Directors can be appointed through the general meeting of shareholders. Only the majority of shareholder votes can appoint a new director for the company.
How do directors resign from their position?
According to section 1153 of the Thai Limited Company Law, any director who would like to resign must submit a resignation letter to the company and the resignation shall take effect from the date the resignation letter reaches the company. Directors who resign may also notify the Registrar of the resignation.
The resignation letter must include the director’s declaration to end his status as a company director and signed by the resigning director.
Removal of a director
Directors can be removed by a resolution passed at the general meeting.
When removing a director, problems may arise if he/she refuses to sign the resignation letter.

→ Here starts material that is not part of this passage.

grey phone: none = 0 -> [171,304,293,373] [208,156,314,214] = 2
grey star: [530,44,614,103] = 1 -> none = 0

If this happens, a shareholders’ resolution to remove the director should be obtained.
When to notify a change of directors?
If there is a change of company directors, the company must submit the registration to the Ministry of Commerce within 14 days of the change.
Duties of a director
Directors are entitled to follow statutory and fiduciary duties.

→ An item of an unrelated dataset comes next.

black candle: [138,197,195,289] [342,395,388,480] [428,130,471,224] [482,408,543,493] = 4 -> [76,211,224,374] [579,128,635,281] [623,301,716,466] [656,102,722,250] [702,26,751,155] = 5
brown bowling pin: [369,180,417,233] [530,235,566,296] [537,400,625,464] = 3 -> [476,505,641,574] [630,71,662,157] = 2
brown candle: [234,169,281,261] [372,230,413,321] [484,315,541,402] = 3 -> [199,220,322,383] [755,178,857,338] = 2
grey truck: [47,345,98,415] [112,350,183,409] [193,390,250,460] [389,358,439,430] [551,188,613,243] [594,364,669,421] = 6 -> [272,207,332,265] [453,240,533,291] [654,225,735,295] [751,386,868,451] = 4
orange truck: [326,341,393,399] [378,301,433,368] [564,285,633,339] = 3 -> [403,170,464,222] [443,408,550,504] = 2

The duties of a director in a private limited company in Thailand include:
- Manage the company according to their experience and knowledge
- Make sure that the payment of shares is made by the shareholders
- Organise the keepings of books and documents
- Distribute the dividend or interest payments
- Enforce the decisions in the shareholders’ meetings
- Not undertake commercial transactions of the same nature as, and competing with the company, either on his own account or of a third person
- Not be a partner with unlimited liability in other companies of the same nature as or competing with the company
Public company directors are entitled to different and more detailed duties, which include:
- Observing the Public Companies Act, the company’s objects and articles of association
- Not engage in any business in competition with the company
- Where a director purchases or sells property or does any business with the company, such transactions do not bind the company, unless approved by the board of directors
Fiduciary duties of a director are to:
- Act in good faith and in the best interests for the company
- Act with proper intentions
- Avoid conflict of interest between personal and company matters
Powers of company directors
Powers of a director include:
- The subsisting directors may act notwithstanding any vacancy among them but, if and so long as their number is lowered below the number necessary to form a quorum, the subsisting directors can act for the purpose of increasing the number of directors to that number, or of calling for a general meeting of the company but for no other purpose (section 1159).
- Directors may set the quorum necessary for the transaction of business at their meetings and unless so fixed the quorum shall (when the number of directors exceeds three) be three (section 1160).
- Questions arising at any meeting of directors are decided by a majority of votes, in case of an equality of votes the chairman has a casting vote (section 1161)
- A director may at any time call for a meeting of directors (section 1162).
- The directors may elect a chairman of their meetings, and fix the period for which he is to hold office, but if no such chairman is elected, or if at any meeting the chairman is not present at the time appointed, the directors present may choose one of their members to be chairman of such meeting (section 1163)
- The directors may delegate any of their powers to managers or to committees made up of members of their body. Every manager or committee shall, in the exercise of the power so delegated, conform to any order or regulation that may be imposed on them by the directors (section 1164).
Liabilities of a director
A director who does not comply with his/her duties or responsibilities are liable for the consequences that occurred, such as dismissal, pecuniary penalties, compensation to the company, shareholders or third party(s) for the loss.
If the director’s breach of duty results in a criminal offence, such as public cheating and fraud, defamation, forgery of documents or counterfeiting of currencies, he/she will be liable to criminal penalties as long as the offence occurred from the director’s action or negligence.
Claims against the company and the director
According to section 1169 of the Civil and Commercial Code, claims against the directors for compensation for injury caused by them to the company may be entered by the company or, in case the company refuses to act, by any of the shareholders.
Such claims may also be enforced by the creditors of the company in so far as their claims against the company remain unsatisfied.
Directors are a basic requirement of a company in Thailand and it is important that you acknowledge the roles and duties of a director to avoid any breach of duty.